Our beloved city is suffering from what I like to call #IsItOctoberYet syndrome. Symptoms of this fever include: breaking down crying whenever someone mentions the Sens; being in denial that the sens season is over and also turning into the Hulk whenever the Penguins are mentioned. This fever is especially impacting the Sens twitterverse.
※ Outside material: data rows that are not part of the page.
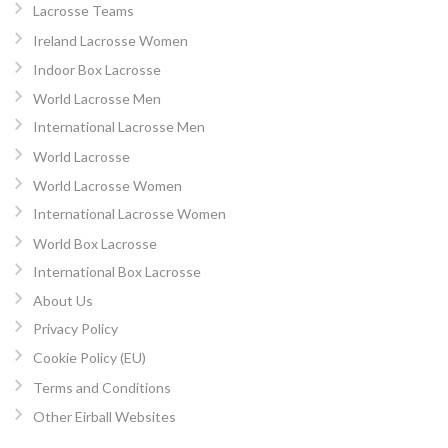
Lacrosse Teams
Ireland Lacrosse Women
Indoor Box Lacrosse
World Lacrosse Men
International Lacrosse Men
World Lacrosse
World Lacrosse Women
International Lacrosse Women
World Box Lacrosse
International Box Lacrosse
About Us
Privacy Policy
Cookie Policy (EU)
Terms and Conditions
Other Eirball Websites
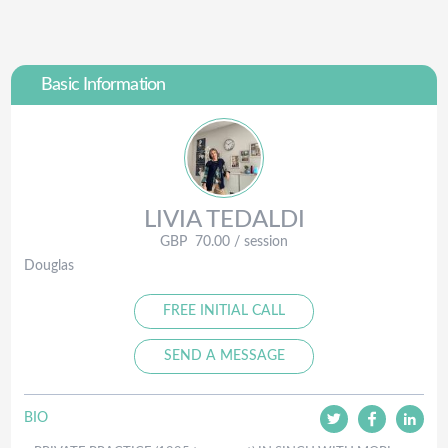
Basic Information
LIVIA
TEDALDI
GBP
70.00
/ session
Douglas
FREE INITIAL CALL
SEND A MESSAGE
BIO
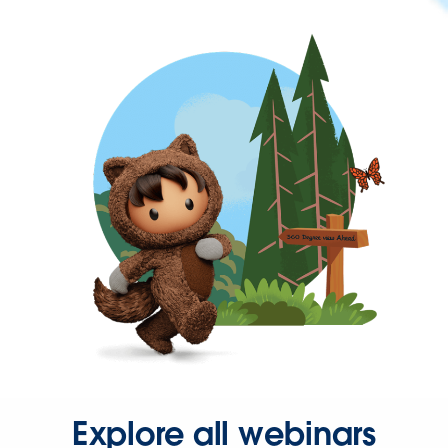
Explore all webinars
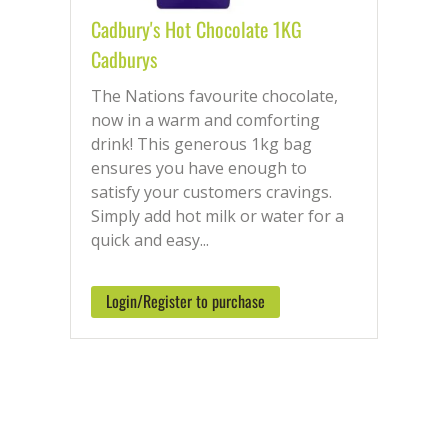
Cadbury's Hot Chocolate 1KG
Cadburys
The Nations favourite chocolate,
now in a warm and comforting
drink! This generous 1kg bag
ensures you have enough to
satisfy your customers cravings.
Simply add hot milk or water for a
quick and easy...
Login/Register to purchase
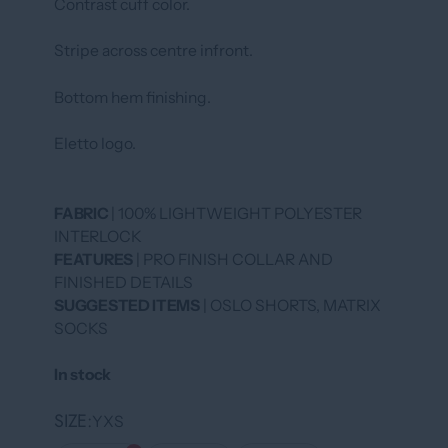
Contrast cuff color.
Stripe across centre infront.
Bottom hem finishing.
Eletto logo.
FABRIC
| 100% LIGHTWEIGHT POLYESTER
INTERLOCK
FEATURES
| PRO FINISH COLLAR AND
FINISHED DETAILS
SUGGESTED ITEMS
| OSLO SHORTS, MATRIX
SOCKS
In stock
SIZE
YXS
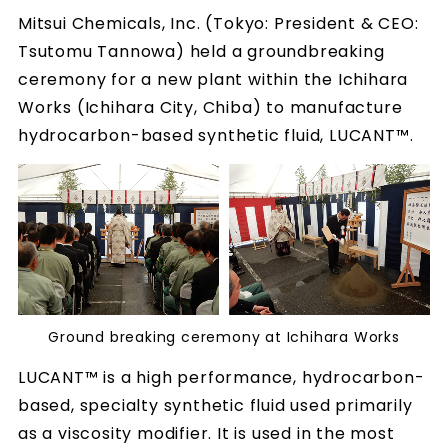
Mitsui Chemicals, Inc. (Tokyo: President & CEO:
Tsutomu Tannowa) held a groundbreaking
ceremony for a new plant within the Ichihara
Works (Ichihara City, Chiba) to manufacture
hydrocarbon-based synthetic fluid, LUCANT™.
Ground breaking ceremony at Ichihara Works
LUCANT™ is a high performance, hydrocarbon-
based, specialty synthetic fluid used primarily
as a viscosity modifier. It is used in the most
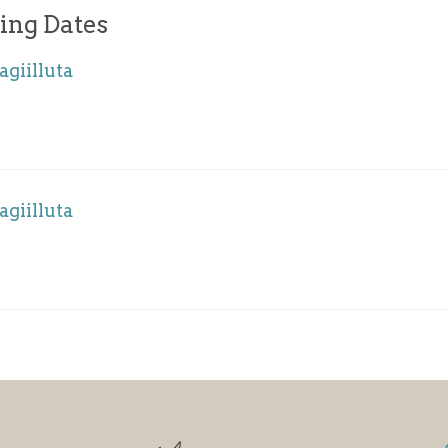
ing Dates
agiilluta
agiilluta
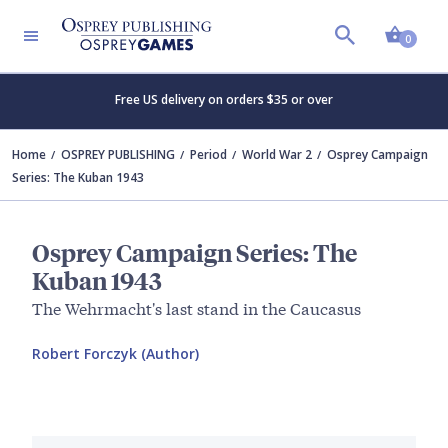
Shopp
0
Free US delivery on orders $35 or over
Home
OSPREY PUBLISHING
Period
World War 2
Osprey Campaign
Series: The Kuban 1943
Osprey Campaign Series: The
Kuban 1943
The Wehrmacht's last stand in the Caucasus
Robert Forczyk (Author)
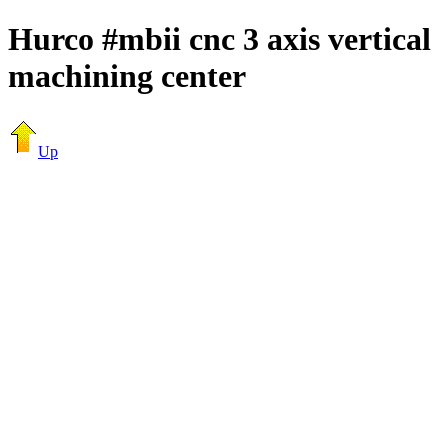
Hurco #mbii cnc 3 axis vertical
machining center
Up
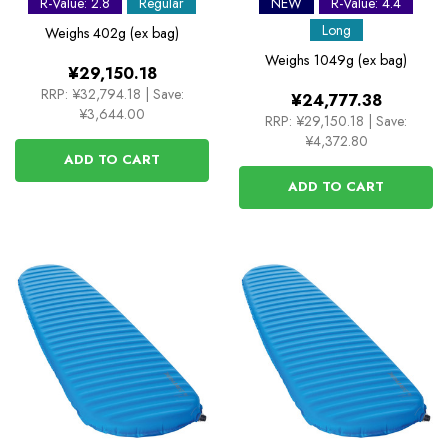
R-Value: 2.8
Regular
NEW
R-Value: 4.4
Mat
Long
Weighs
402g (ex bag)
Weighs
1049g (ex bag)
¥29,150.18
RRP:
¥32,794.18
|
Save:
¥24,777.38
¥3,644.00
RRP:
¥29,150.18
|
Save:
¥4,372.80
ADD TO CART
ADD TO CART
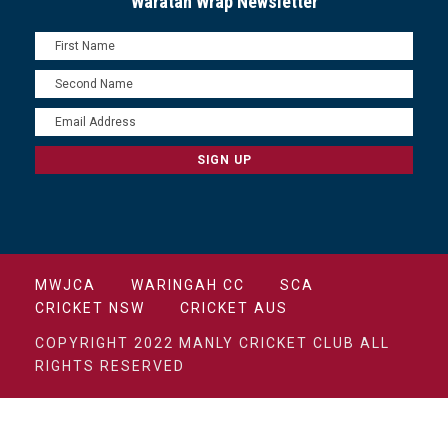
Waratah Wrap Newsletter
MWJCA
WARINGAH CC
SCA
CRICKET NSW
CRICKET AUS
COPYRIGHT 2022 MANLY CRICKET CLUB ALL
RIGHTS RESERVED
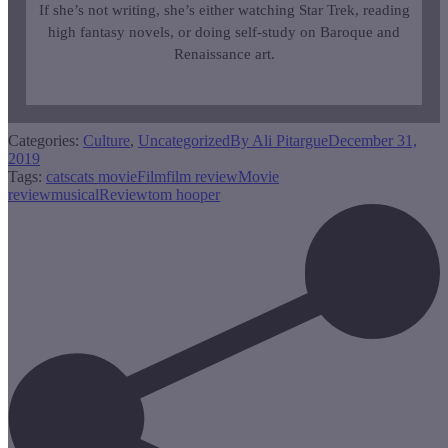
If she’s not writing, she’s either watching Star Trek, reading
high fantasy novels, or doing self-study on Baroque and
Renaissance art.
Categories:
Culture
,
Uncategorized
By
Ali Pitargue
December 31,
2019
Tags:
cats
cats movie
Film
film review
Movie
review
musical
Review
tom hooper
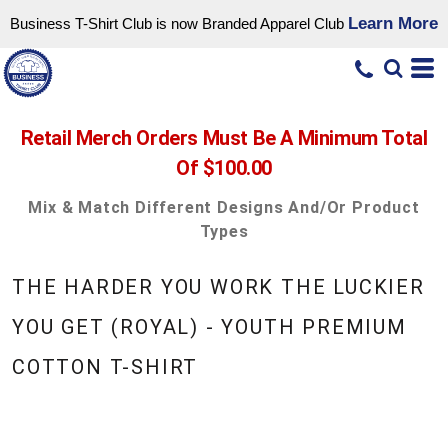
Learn More
Business T-Shirt Club is now Branded Apparel Club
Retail Merch Orders Must Be A Minimum Total
Of $100.00
Mix & Match Different Designs And/or Product
Types
THE HARDER YOU WORK THE LUCKIER
YOU GET (ROYAL) - YOUTH PREMIUM
COTTON T-SHIRT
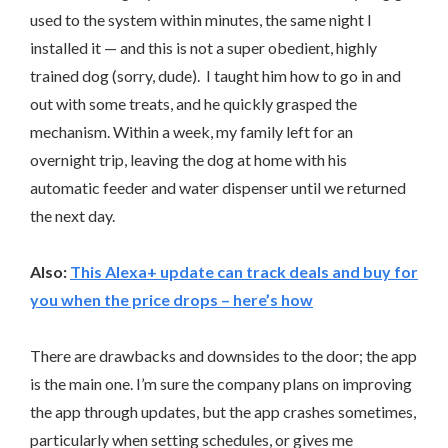
used to the system within minutes, the same night I
installed it — and this is not a super obedient, highly
trained dog (sorry, dude). I taught him how to go in and
out with some treats, and he quickly grasped the
mechanism. Within a week, my family left for an
overnight trip, leaving the dog at home with his
automatic feeder and water dispenser until we returned
the next day.
Also:
This Alexa+ update can track deals and buy for
you when the price drops – here’s how
There are drawbacks and downsides to the door; the app
is the main one. I’m sure the company plans on improving
the app through updates, but the app crashes sometimes,
particularly when setting schedules, or gives me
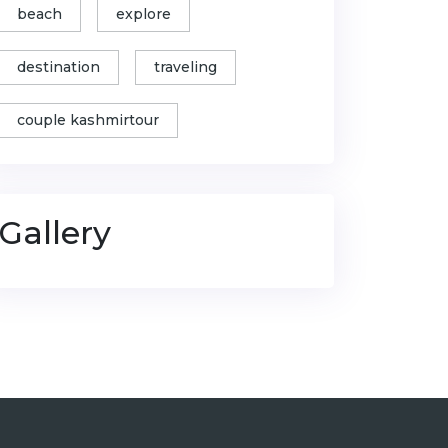
beach
explore
destination
traveling
couple kashmirtour
Gallery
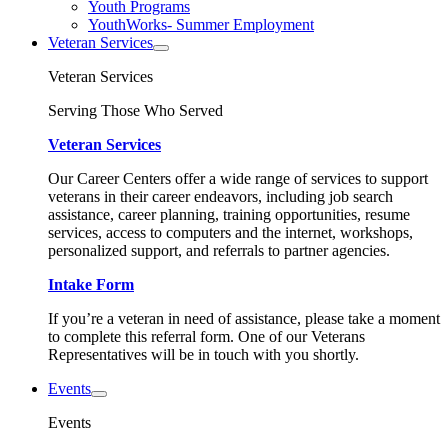
Youth Programs
YouthWorks- Summer Employment
Veteran Services
Veteran Services
Serving Those Who Served
Veteran Services
Our Career Centers offer a wide range of services to support
veterans in their career endeavors, including job search
assistance, career planning, training opportunities, resume
services, access to computers and the internet, workshops,
personalized support, and referrals to partner agencies.
Intake Form
If you’re a veteran in need of assistance, please take a moment
to complete this referral form. One of our Veterans
Representatives will be in touch with you shortly.
Events
Events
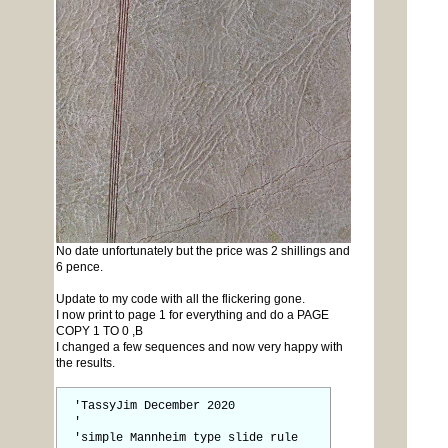
No date unfortunately but the price was 2 shillings and
6 pence.
Update to my code with all the flickering gone.
I now print to page 1 for everything and do a PAGE
COPY 1 TO 0 ,B
I changed a few sequences and now very happy with
the results.
'TassyJim December 2020
'
'simple Mannheim type slide rule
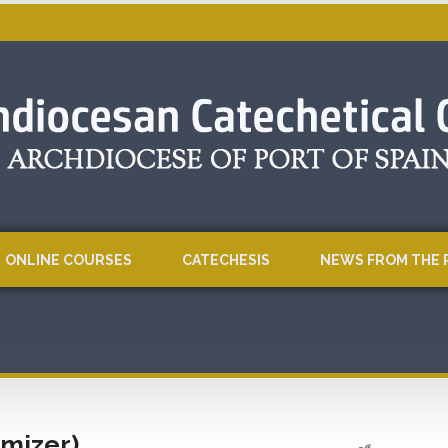
ONLINE COURSES
CATECHESIS
NEWS FROM THE 
imizer)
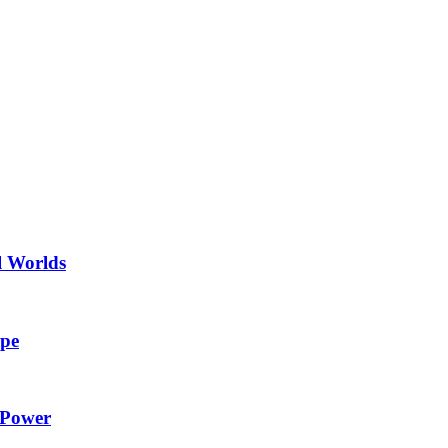
l Worlds
ape
 Power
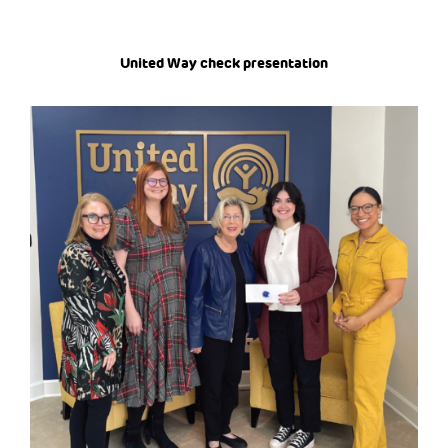
United Way check presentation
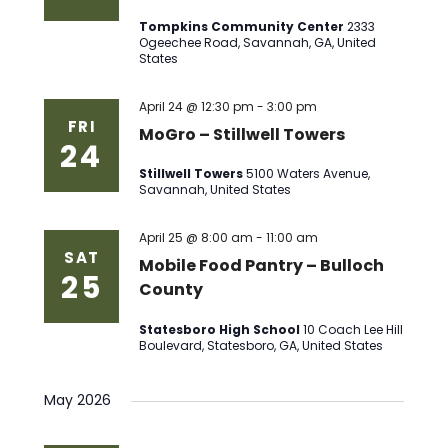
Tompkins Community Center
2333
Ogeechee Road, Savannah, GA, United
States
April 24 @ 12:30 pm
-
3:00 pm
FRI
MoGro – Stillwell Towers
24
Stillwell Towers
5100 Waters Avenue,
Savannah, United States
April 25 @ 8:00 am
-
11:00 am
SAT
Mobile Food Pantry – Bulloch
25
County
Statesboro High School
10 Coach Lee Hill
Boulevard, Statesboro, GA, United States
May 2026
For example take a look at @brian5or6’s tweet:
However there is a cure to this terrible sickness! The cure is to shift your focus to another local sports team! That’s right, I’m talking about our Grey Cup Champions, your Otawaaaaaaa Reeeeeeedblacks!
The Ottawa Redblacks start their preseason Thursday June 8 versus the rival Hamilton Tigercats. Now to refresh everyone’s memory, here is a little recap:
The Redblacks finished first in the East Division with an 8-9-1 record. This was the first time in CFL history that a team finished first with a losing record. Since they came first, they gained a by to the Eastern Division Final where they faced the big bad Edmonton Eskimos in the typical Ottawa snow. The hometown boys came out of the game with a 35-23 win. This put the Redblacks in the Grey Cup Final for the second year in a row. The Grey Cup final was an exciting match with the Redblacks taking the lead multiple times. However the Calgary Stampeders eventually tied up the game in the fourth quarter, meaning Overtime was needed. The Ottawa Redblacks elected to go first and their decision earned them a touchdown through Ernest Jackson’s bobbling catch. It was then Calgary’s turn and they needed a touchdown to keep the game running. Their first play was a long bomb to the Endzone which ended up incomplete, their second play was a quick short pass which was also incomplete. This left the final down. If Calgary did not complete the pass, Ottawa would be Grey Cup champions! Mitchell snapped the ball and looked down the field and launched it……. INCOMPLETE!!!! And the Redblacks won the Grey Cup!
The Redblacks finally brought a championship to Ottawa. Now it’s our turn to pay them back! Preseason kicks off soon, so let’s show them our support now and for the rest of the season. We will be doing some player profiles throughout the preseason to get you ready for the Redblacks bid at becoming repeat champions!